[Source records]
=== Section Start ===
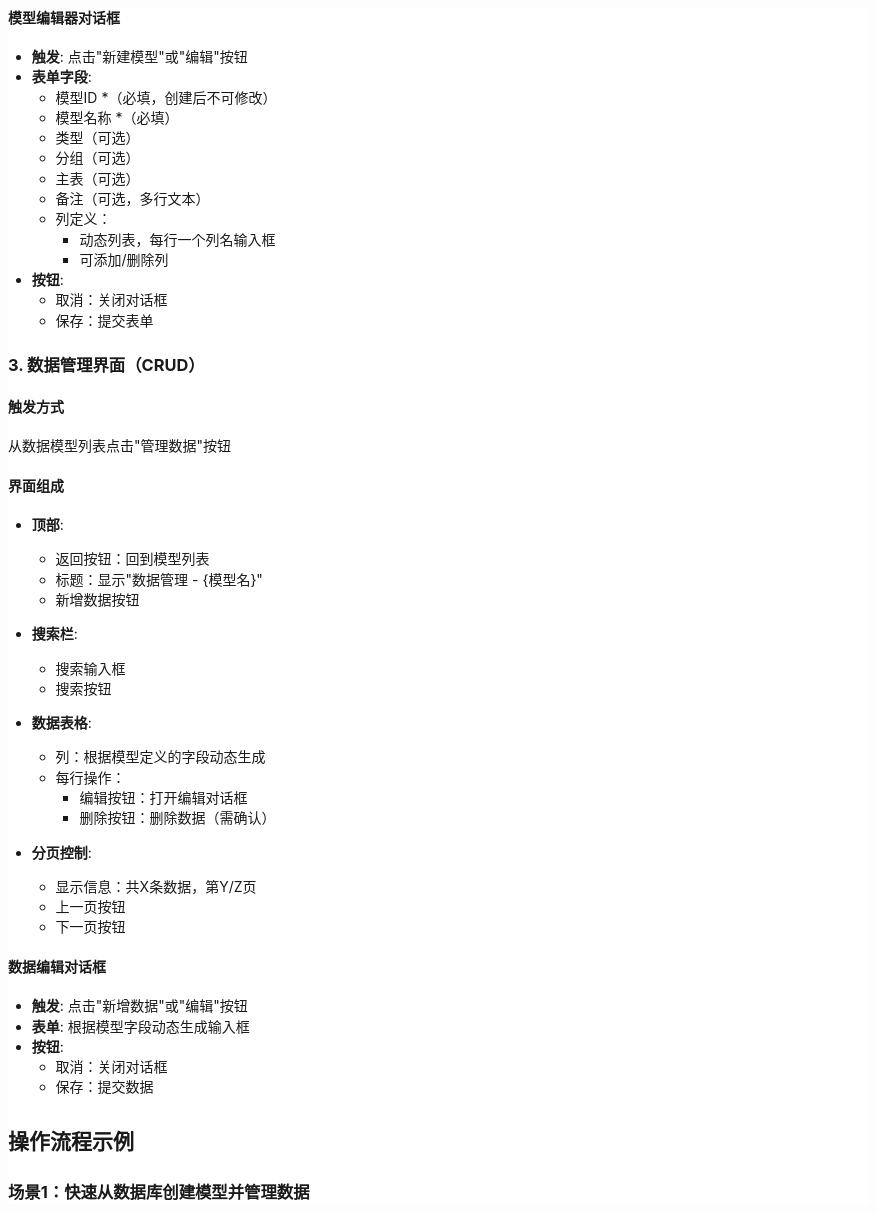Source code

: #### 模型编辑器对话框
- **触发**: 点击"新建模型"或"编辑"按钮
- **表单字段**:
  - 模型ID *（必填，创建后不可修改）
  - 模型名称 *（必填）
  - 类型（可选）
  - 分组（可选）
  - 主表（可选）
  - 备注（可选，多行文本）
  - 列定义：
    - 动态列表，每行一个列名输入框
    - 可添加/删除列
- **按钮**:
  - 取消：关闭对话框
  - 保存：提交表单

### 3. 数据管理界面（CRUD）

#### 触发方式
从数据模型列表点击"管理数据"按钮

#### 界面组成
- **顶部**:
  - 返回按钮：回到模型列表
  - 标题：显示"数据管理 - {模型名}"
  - 新增数据按钮

- **搜索栏**:
  - 搜索输入框
  - 搜索按钮

- **数据表格**:
  - 列：根据模型定义的字段动态生成
  - 每行操作：
    - 编辑按钮：打开编辑对话框
    - 删除按钮：删除数据（需确认）

- **分页控制**:
  - 显示信息：共X条数据，第Y/Z页
  - 上一页按钮
  - 下一页按钮

#### 数据编辑对话框
- **触发**: 点击"新增数据"或"编辑"按钮
- **表单**: 根据模型字段动态生成输入框
- **按钮**:
  - 取消：关闭对话框
  - 保存：提交数据

## 操作流程示例

### 场景1：快速从数据库创建模型并管理数据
=== Section End ===
■ **ASSIGNMENT**
Repeat each entry exactly as given; no pictures belong in the copy.

■ **ANSWER BOX**
Source code

: #### 模型编辑器对话框
- **触发**: 点击"新建模型"或"编辑"按钮
- **表单字段**:
  - 模型ID *（必填，创建后不可修改）
  - 模型名称 *（必填）
  - 类型（可选）
  - 分组（可选）
  - 主表（可选）
  - 备注（可选，多行文本）
  - 列定义：
    - 动态列表，每行一个列名输入框
    - 可添加/删除列
- **按钮**:
  - 取消：关闭对话框
  - 保存：提交表单

### 3. 数据管理界面（CRUD）

#### 触发方式
从数据模型列表点击"管理数据"按钮

#### 界面组成
- **顶部**:
  - 返回按钮：回到模型列表
  - 标题：显示"数据管理 - {模型名}"
  - 新增数据按钮

- **搜索栏**:
  - 搜索输入框
  - 搜索按钮

- **数据表格**:
  - 列：根据模型定义的字段动态生成
  - 每行操作：
    - 编辑按钮：打开编辑对话框
    - 删除按钮：删除数据（需确认）

- **分页控制**:
  - 显示信息：共X条数据，第Y/Z页
  - 上一页按钮
  - 下一页按钮

#### 数据编辑对话框
- **触发**: 点击"新增数据"或"编辑"按钮
- **表单**: 根据模型字段动态生成输入框
- **按钮**:
  - 取消：关闭对话框
  - 保存：提交数据

## 操作流程示例

### 场景1：快速从数据库创建模型并管理数据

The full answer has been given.